Para garantir que essa melhoria não fosse uma coincidência, a equipe realizou uma série rigorosa de verificações. Eles mantiveram todas as outras partes do processo de treinamento exatamente iguais, alterando apenas o kernel de memória, a parte responsável por lembrar gradientes passados. Eles realizaram o experimento em diferentes tipos de hardware de computador e com diferentes pontos de partida aleatórios, e o novo otimizador superou consistentemente o antigo. Eles também investigaram por que a memória de duas velocidades funcionava melhor, medindo como as necessidades da rede mudavam ao longo do tempo. Descobriram que, no início do treinamento, a rede aprende rapidamente e precisa de uma memória curta para manter a agilidade. À medida que o treinamento progride, o aprendizado desacelera e a rede se beneficia de uma memória mais longa para suavizar o caminho. O otimizador de velocidade única não consegue se adaptar a essa mudança; ele está preso com uma configuração para toda a jornada. A versão de duas velocidades, no entanto, acomoda naturalmente tanto as reações rápidas necessárias no início quanto a memória profunda e constante necessária mais tarde.

O estudo também esclareceu o que o otimizador está realmente fazendo. Mostrou que a direção de atualização mais eficiente não é apenas um palpite aleatório, mas um caminho geométrico específico que maximiza a liberação do potencial de erro sem causar instabilidade na rede. Esta é a direção que o otimizador Muon utiliza, mas os pesquisadores forneceram o raciocínio físico de por que ela funciona: é o caminho de dissipação máxima de energia sob uma restrição de segurança. Além disso, demonstraram que a "memória" nesses sistemas não é apenas um truque matemático para suavizar o ruído, mas uma representação do estresse interno acumulado. Assim como um objeto físico leva tempo para se estabilizar após ser empurrado, a rede neural precisa de tempo para integrar as lições de seus erros. Ao tratar a rede como um meio responsivo com um espectro de tempos de relaxação, os pesquisadores foram capazes de projetar um otimizador que respeita o ritmo natural do aprendizado.
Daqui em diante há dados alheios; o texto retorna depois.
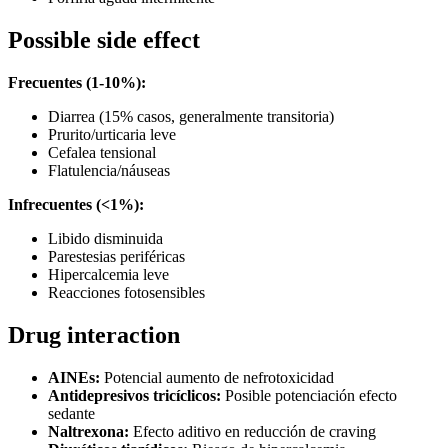
Possible side effect
Frecuentes (1-10%):
Diarrea (15% casos, generalmente transitoria)
Prurito/urticaria leve
Cefalea tensional
Flatulencia/náuseas
Infrecuentes (<1%):
Libido disminuida
Parestesias periféricas
Hipercalcemia leve
Reacciones fotosensibles
Drug interaction
AINEs:
Potencial aumento de nefrotoxicidad
Antidepresivos tricíclicos:
Posible potenciación efecto
sedante
Naltrexona:
Efecto aditivo en reducción de craving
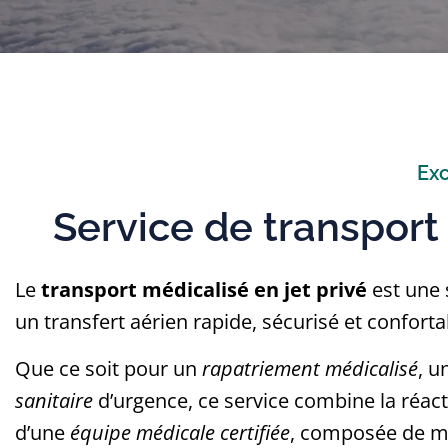
Exc
Service de transport 
Le
transport médicalisé en jet privé
est une 
un transfert aérien rapide, sécurisé et confort
Que ce soit pour un
rapatriement médicalisé
, u
sanitaire
d’urgence, ce service combine la réact
d’une
équipe médicale certifiée
, composée de mé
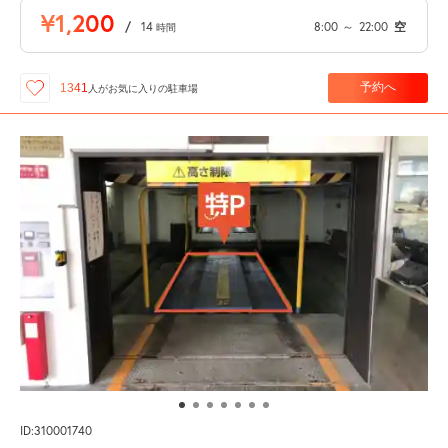
¥1,200
/
14
8:00
～
22:00
空
時間
予約へ
1341
人が
お気に入りの駐車場
ID:310001740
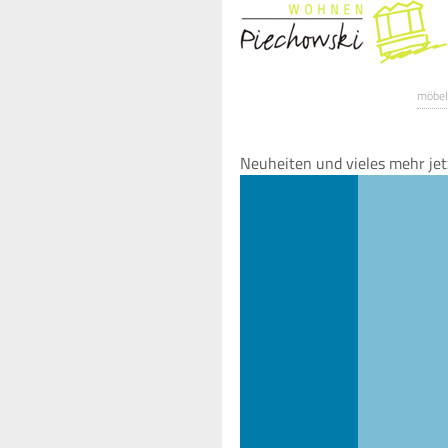
möbel
Neuheiten und vieles mehr jet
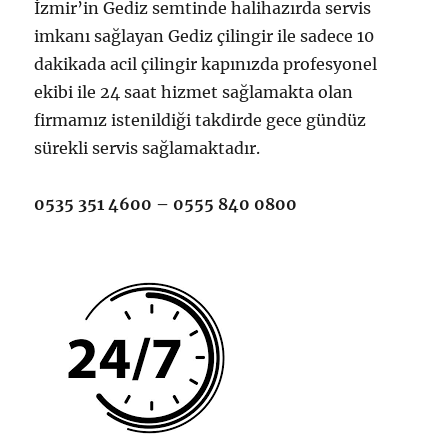
İzmir’in Gediz semtinde halihazırda servis
imkanı sağlayan Gediz çilingir ile sadece 10
dakikada acil çilingir kapınızda profesyonel
ekibi ile 24 saat hizmet sağlamakta olan
firmamız istenildiği takdirde gece gündüz
sürekli servis sağlamaktadır.
0535 351 4600 – 0555 840 0800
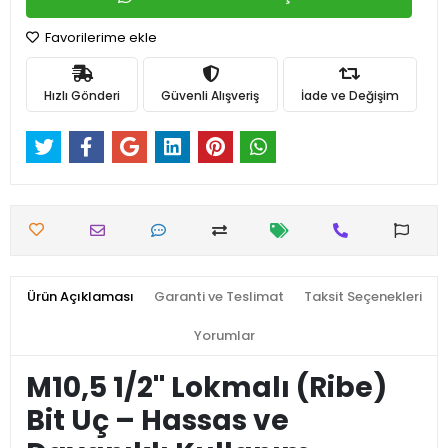
Favorilerime ekle
Hızlı Gönderi
Güvenli Alışveriş
İade ve Değişim
Ürün Açıklaması
Garanti ve Teslimat
Taksit Seçenekleri
Yorumlar
M10,5 1/2'' Lokmalı (Ribe)
Bit Uç – Hassas ve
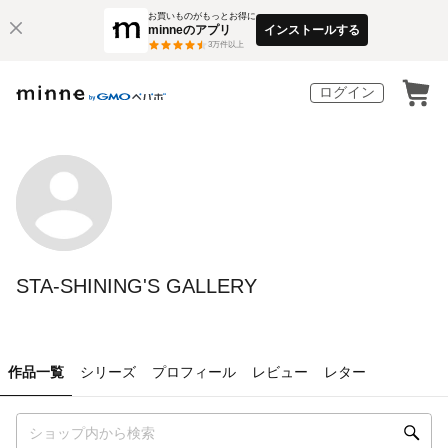
お買いものがもっとお得に
minneのアプリ
インストールする
3
万件以上
ログイン
STA-SHINING'S GALLERY
作品一覧
シリーズ
プロフィール
レビュー
レター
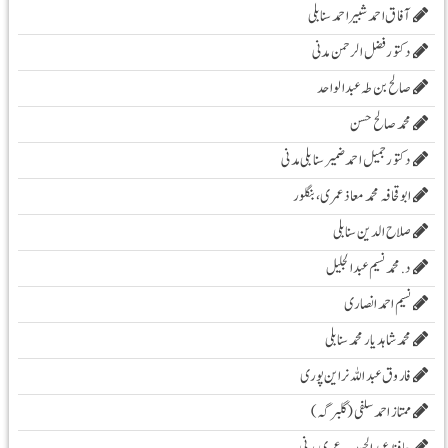
آفاق احمد شبیر احمد سنابلی
دکتور فضل الرحمن مدنی
صالح بن طہ عبد الواحد
محمد صالح حسن
دکتور جمیل احمد ضمیر سنابلی مدنی
ابو قحافہ محمد معاذ عمری، بنگلور
صلاح الدین سنابلی
د. محمد نسیم عبد الجلیل
نسیم احمد انصاری
محمد شاہد یار محمد سنابلی
فاروق عبد اللہ نراین پوری
ممتاز احمد سلفی (گلبرگہ)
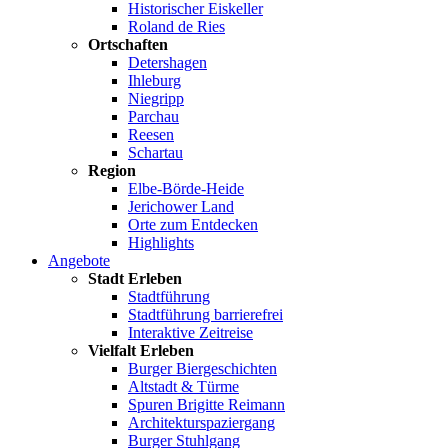
Historischer Eiskeller
Roland de Ries
Ortschaften
Detershagen
Ihleburg
Niegripp
Parchau
Reesen
Schartau
Region
Elbe-Börde-Heide
Jerichower Land
Orte zum Entdecken
Highlights
Angebote
Stadt Erleben
Stadtführung
Stadtführung barrierefrei
Interaktive Zeitreise
Vielfalt Erleben
Burger Biergeschichten
Altstadt & Türme
Spuren Brigitte Reimann
Architekturspaziergang
Burger Stuhlgang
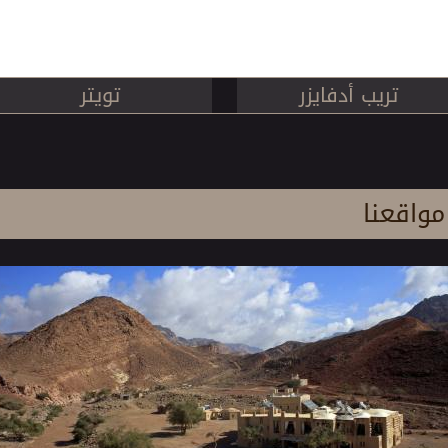
تريب أدفايزر
تويتر
مواقعنا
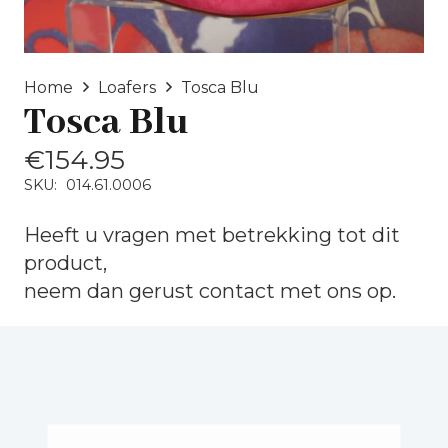
Home
Loafers
Tosca Blu
Tosca Blu
€
154.95
SKU:
014.61.0006
Heeft u vragen met betrekking tot dit
product,
neem dan gerust
contact
met ons op.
Este trabalho sugere que o futuro do treinamento de inteligência artificial pode residir em emprestar mais profundamente das ciências físicas. Ao visualizar o processo de aprendizado através da lente da ciência dos materiais e da termodinâmica, os pesquisadores foram capazes de ir além do tentativa e erro e derivar regras que são fundamentadas no comportamento fundamental do sistema. Eles não apenas encontraram uma maneira mais rápida de treinar um modelo; eles forneceram uma estrutura para entender por que certos métodos funcionam e como podem ser melhorados. O sucesso do otimizador Bi-Maxwell, que simplesmente adicionou uma segunda escala de tempo à memória, prova que mesmo mudanças pequenas e motivadas fisicamente podem gerar ganhos significativos. À medida que os modelos de linguagem crescem em tamanho e complexidade, a eficiência de seu treinamento torna-se cada vez mais crítica, e esta abordagem física oferece um caminho promissor para tornar esse treinamento mais rápido, mais estável e mais eficiente.